Tuesday, August 13, 2019

50: What a long strange trip it's been

Our friend Pat used to say that the day of your birthday has magic in it, and I love this idea.

Today is my magical day, the start of my 50th year on this planet.

To start as you mean to go on, I'm wearing Lord Ganesha, patron of the arts. I feel hopeful and purposeful for my upcoming year.

It's taken me a long time to get here, and here I am.

Two years ago, when I turned 48, I was, quite honestly, in crisis. That year, we lost three people I loved, including Pat, who I viewed as my second mother. I ate all my feelings. I gained 20 pounds.

When my birthday rolled around that year, all I could think was, "Oh, god. This means I'm going to be 50 in two years."

I couldn't tell you what 50 meant. But it wasn't good. It was scary.

I was in a panic. And in this panic, I cooked up a plan. I wanted to do something big. I'd go to India, my birthplace.

And you know what? I did.

My friends Leigh and Wendy met me there. We traveled for over two weeks. I got back last week.

I saw friends I hadn't seen since 1987. I met spouses. We spent a weekend with friends in Kathmandu, and my friend Rajeev's lovely wife shared her birthday celebration with me. She even got me a cake.

In Delhi we stayed at the Claridges Hotel, where we used to go to the piano bar. We couldn't figure out where the piano bar used to be, but the hotel is still lovely and hospitable. Wendy and I visited our school. We went to some of the markets we used to go to.

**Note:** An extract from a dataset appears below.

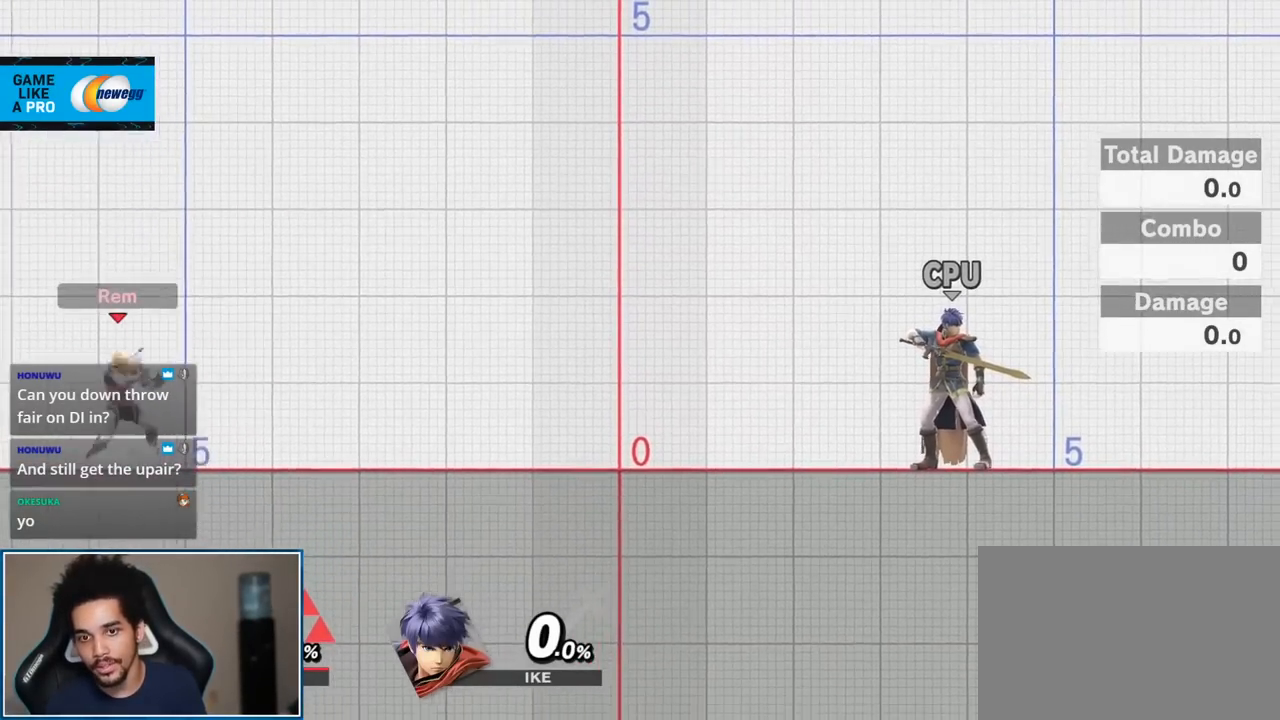
{"buttons": [], "left_stick": "center", "right_stick": "center", "events": []}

It was an extraordinary trip. I have so many things to say about it, more than will fit here.

But it was a sort of homegoing, since Delhi is not just my birthplace but also where I spent my most important teenage years.

And over the years, the decades, I spent a great deal of time intermittently longing for Delhi, but from this vantage point I know that what I yearned for was not the city but the security of being who I was, in a childhood home in a tight, supportive community.

The worse I felt about myself in any given point in life, the more I romanticized my high school years.

When I was flying home, I wound up in conversation with a few fellow travelers. All younger than me, and all of whom called me ma'am.

I sat next to a young Sikh musician on my flight from Delhi to Dubai. I told him about my 50th birthday trip. I mentioned my daughter, who is 7. He told me that he was 25, and that his parents were 48. And that he hopes to get married next year and start a family.

He said people have kids younger in India. I told him I was at the old end of the spectrum in the United States.

I could be his parent, and with what he was saying, I could've felt old. But I mostly just felt glad to be where I am, and to have the kids I do.

And going back, and visiting old haunts, and seeing our school, and letting memories wash over me, I realized that I can love Delhi for the part it played in my life. I can be frustrated with Delhi for the pollution, which is truly brutal, and the relentlessness of tuk tuk drivers and hawkers and people who just want to chat because you're some random Western woman walking alone down the street.

India is the most charming and the most difficult of everything, all rolled together.

I can love it as my birthplace, and appreciate it as my home during some of my most important years. But the longing, the ache? When I look for it, I realize it's gone.

Because finally, I realize I'm good with who I am and where I am.

Maude told me that the lead-up to 50 was hard. And then she was there, and it was great. And that's how I feel. It's here and it's great.

Here's to my half century on the planet. I'm delighted to be here, and I feel lucky lucky we're here together.

And I'm looking forward to the next half.